Section 6.4. LOST, STOLEN, OR DESTROYED CERTIFICATES. The Board of Directors may direct a new certificate or certificates to be issued in place of any certificate or certificates theretofore issued by the Corporation alleged to have been lost, stolen, or destroyed upon the making of an affidavit of that fact by the owner of the allegedly lost, stolen, or destroyed certificate. When authorizing the issue of a new certificate or certificates, the Board of Directors, in its discretion and as a condition precedent to the issuance thereof, may require the owner of the allegedly lost, stolen, or destroyed certificate, or the owner's legal representative, to give the Corporation a bond or other security sufficient to indemnify it against any claim that may be made against the Corporation or other obligees with respect to the certificate alleged to have been lost, stolen, or destroyed or the issuance of such new certificate or certificates.

ARTICLE VII
DISTRIBUTIONS

Section 7.1. DECLARATION. The Board of Directors may authorize, and the Corporation may make, distributions to its stockholders in cash, property (other than stock of the Corporation), or a dividend of stock of the Corporation to the extent permitted by the Articles of Incorporation and the MGCL.
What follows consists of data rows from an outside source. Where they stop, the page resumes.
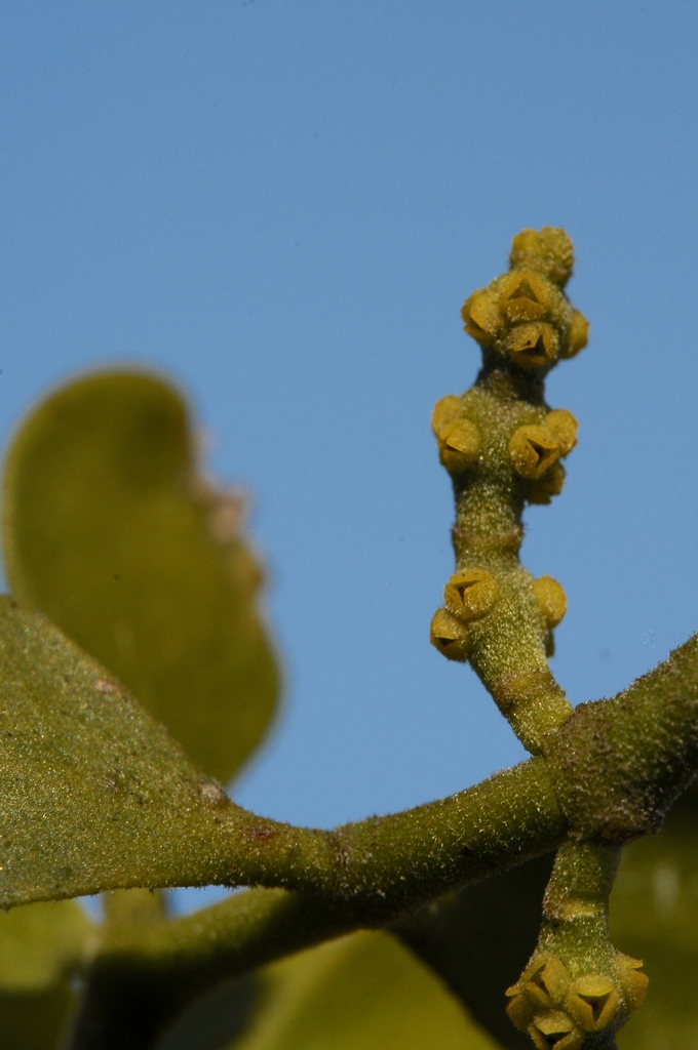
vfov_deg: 22.6
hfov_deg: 15.1
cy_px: 525
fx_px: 2624
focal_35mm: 90
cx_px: 349
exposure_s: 1/320
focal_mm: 60
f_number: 20
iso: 400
Section 7.2. RECORD DATE FOR DISTRIBUTIONS AND STOCK DIVIDENDS. For the purpose of determining stockholders entitled to receive a distribution by the Corporation (other than a distribution involving a purchase or redemption by the Corporation of any of its own shares) or a stock dividend, the Board of Directors may, at the time of declaring the distribution or stock dividend, set a date no more than sixty (60) days prior to the date of the distribution or stock dividend.

If no record date is fixed, the record date shall be the date on which the resolution of the Board of Directors authorizing the distribution or stock dividend is adopted.




 


ARTICLE VIII
GENERAL PROVISIONS

Section 8.1. CHECKS, DRAFTS, ETC. All checks, drafts, or other instruments for payment of money or notes of the Corporation shall be signed by an officer or officers or any other person or persons as shall be determined from time to time by resolution of the Board of Directors.
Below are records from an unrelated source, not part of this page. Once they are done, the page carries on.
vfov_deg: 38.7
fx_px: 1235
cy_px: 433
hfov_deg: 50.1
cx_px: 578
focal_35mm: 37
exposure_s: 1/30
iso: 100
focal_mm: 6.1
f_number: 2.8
Section 8.2. FISCAL YEAR. The fiscal year of the Corporation shall be as determined by the Board of Directors.

Section 8.3. CONFLICT WITH APPLICABLE LAW OR ARTICLES OF INCORPORATION. Unless the context requires otherwise, the general provisions, rules of construction, and definitions of the MGCL shall govern the construction of these Bylaws. These Bylaws are adopted subject to any applicable law and the Articles of Incorporation. Whenever these Bylaws may conflict with any applicable law or the Articles of Incorporation, such conflict shall be resolved in favor of such law or the Articles of Incorporation.
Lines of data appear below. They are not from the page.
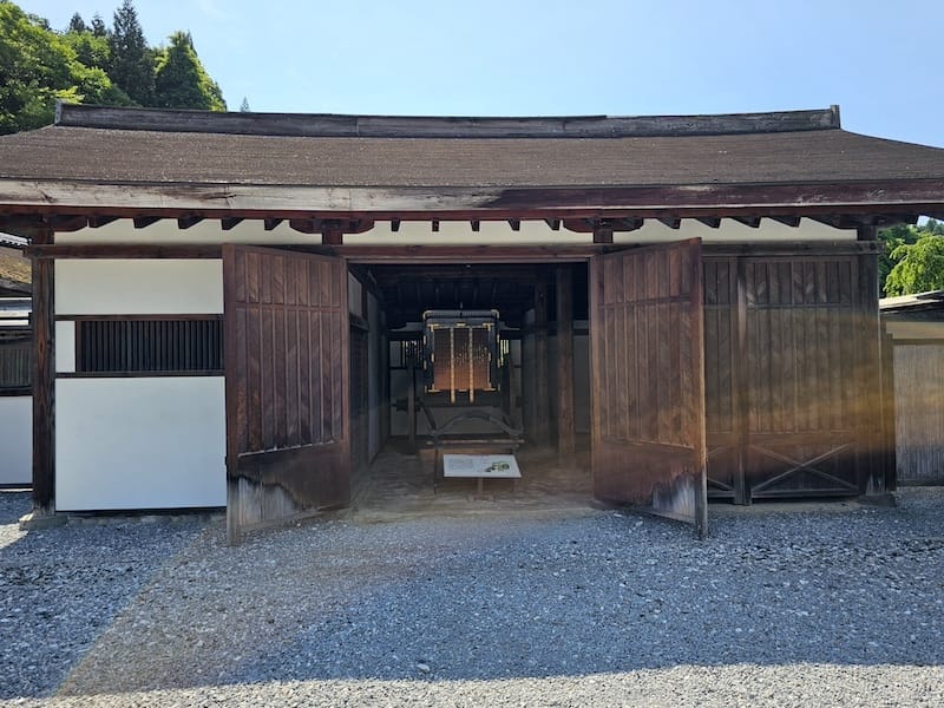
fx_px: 627
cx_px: 472
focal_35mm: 23
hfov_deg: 73.9
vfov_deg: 58.9
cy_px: 354
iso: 10
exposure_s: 1/443
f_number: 1.7
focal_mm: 6.3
Section 8.4. INVALID PROVISIONS. If any one or more of the provisions of these Bylaws, or the applicability of any provision to a specific situation, shall be held invalid or unenforceable, the provision shall be modified to the minimum extent necessary to make it or its application valid and enforceable, and the validity and enforceability of all other provisions of these Bylaws and all other applications of any provision shall not be affected thereby.

ARTICLE IX
AMENDMENT OF BYLAWS

The power to adopt, alter, and repeal these Bylaws is vested concurrently in the stockholders and the Board of Directors.